Two types of dataset poisoning attacks can corrupt AI system results


It usually costs ≤$60 USD to control at least 0.01% of the data. Cost is calculated by purchasing the domain in order of lowest cost per image first. Credit: arXiv (2023). DOI: 10.48550/arxiv.2302.10149
A team of computer science researchers with members from Google, ETH Zurich, NVIDIA and Robust Intelligence, is highlighting two types of dataset poisoning attacks that bad actors can use to corrupt results. AI system. The team wrote a paper outlining the types of attacks they identified and posted it on arXiv print server available.
With the rise of deep learning neural networks, artificial intelligence applications have become big news. And because of their unique learning abilities, they can be applied in a variety of environments. However, as the researchers of this new endeavor note, one thing they all have in common is the need for quality data to use for training purposes.
Because such systems learn from what they see, if something goes wrong they have no way of knowing it and thus incorporate it into their rule set. For example, consider an AI system trained to recognize patterns on mammograms as cancerous tumors. Such systems will be trained by showing them many examples of real tumors collected during mammograms.
But what if someone inserts an image into the currently displayed dataset cancerous tumor, but are they labeled as non-carcinogenic? Very quickly, the system will start to miss those tumors because it has been taught to treat them as non-cancerous. In this new effort, the team has shown that the same can happen with AI systems trained using publicly available data on the Internet.
The researchers begin by noting that ownership of URLs on the Internet often expires—including those that have been used as sources by AI systems.
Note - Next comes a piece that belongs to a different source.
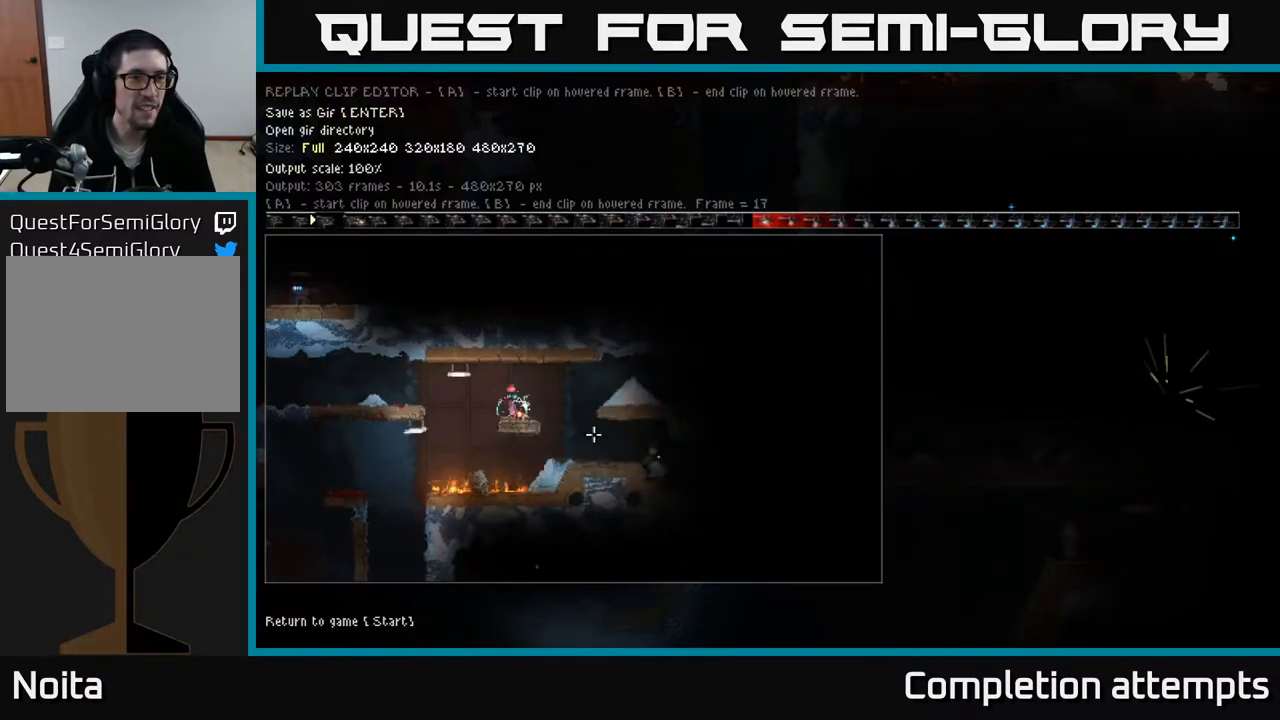
{"buttons": ["DPAD_RIGHT"], "left_stick": "center", "right_stick": "center", "events": [[33, "DPAD_RIGHT", "down"], [100, "DPAD_RIGHT", "up"], [283, "DPAD_LEFT", "down"], [367, "DPAD_LEFT", "up"], [383, "A", "down"], [450, "A", "up"], [500, "DPAD_RIGHT", "down"]]}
That makes them available to buy by nefarious types looking to disrupt the AI system. If those URLs are purchased and then used to create websites with misinformationthe AI system will add that information to its knowledge bank just as easily as the real information—and that will result in the AI system producing worse results than it should.
The team calls this type of attack detached view poisoning. Testing shows that such an approach can be used to purchase enough URLs to poison a large portion of mainstream AI systems, for as little as $10,000.
There is another way that AI systems can be subverted—by manipulating data in well-known data repositories like Wikipedia. The researchers note that this can be done by modifying the data just before the normal data dump, preventing the monitor from detecting changes before they are sent to and used by other users. AI system. They call this approach running first poisoning.
More information:
Nicholas Carlini et al., Web-scale training dataset poisoning is real, arXiv (2023). DOI: 10.48550/arxiv.2302.10149
© 2023 Science X Network
quote: Two types of dataset poisoning attacks that can corrupt AI system results (2023, March 7) retrieved March 7, 2023 from https://techxplore.com/news/2023-03 -dataset-poisoning-corrupt-ai-results.html
This document is the subject for the collection of authors. Other than any fair dealing for private learning or research purposes, no part may be reproduced without written permission. The content provided is for informational purposes only.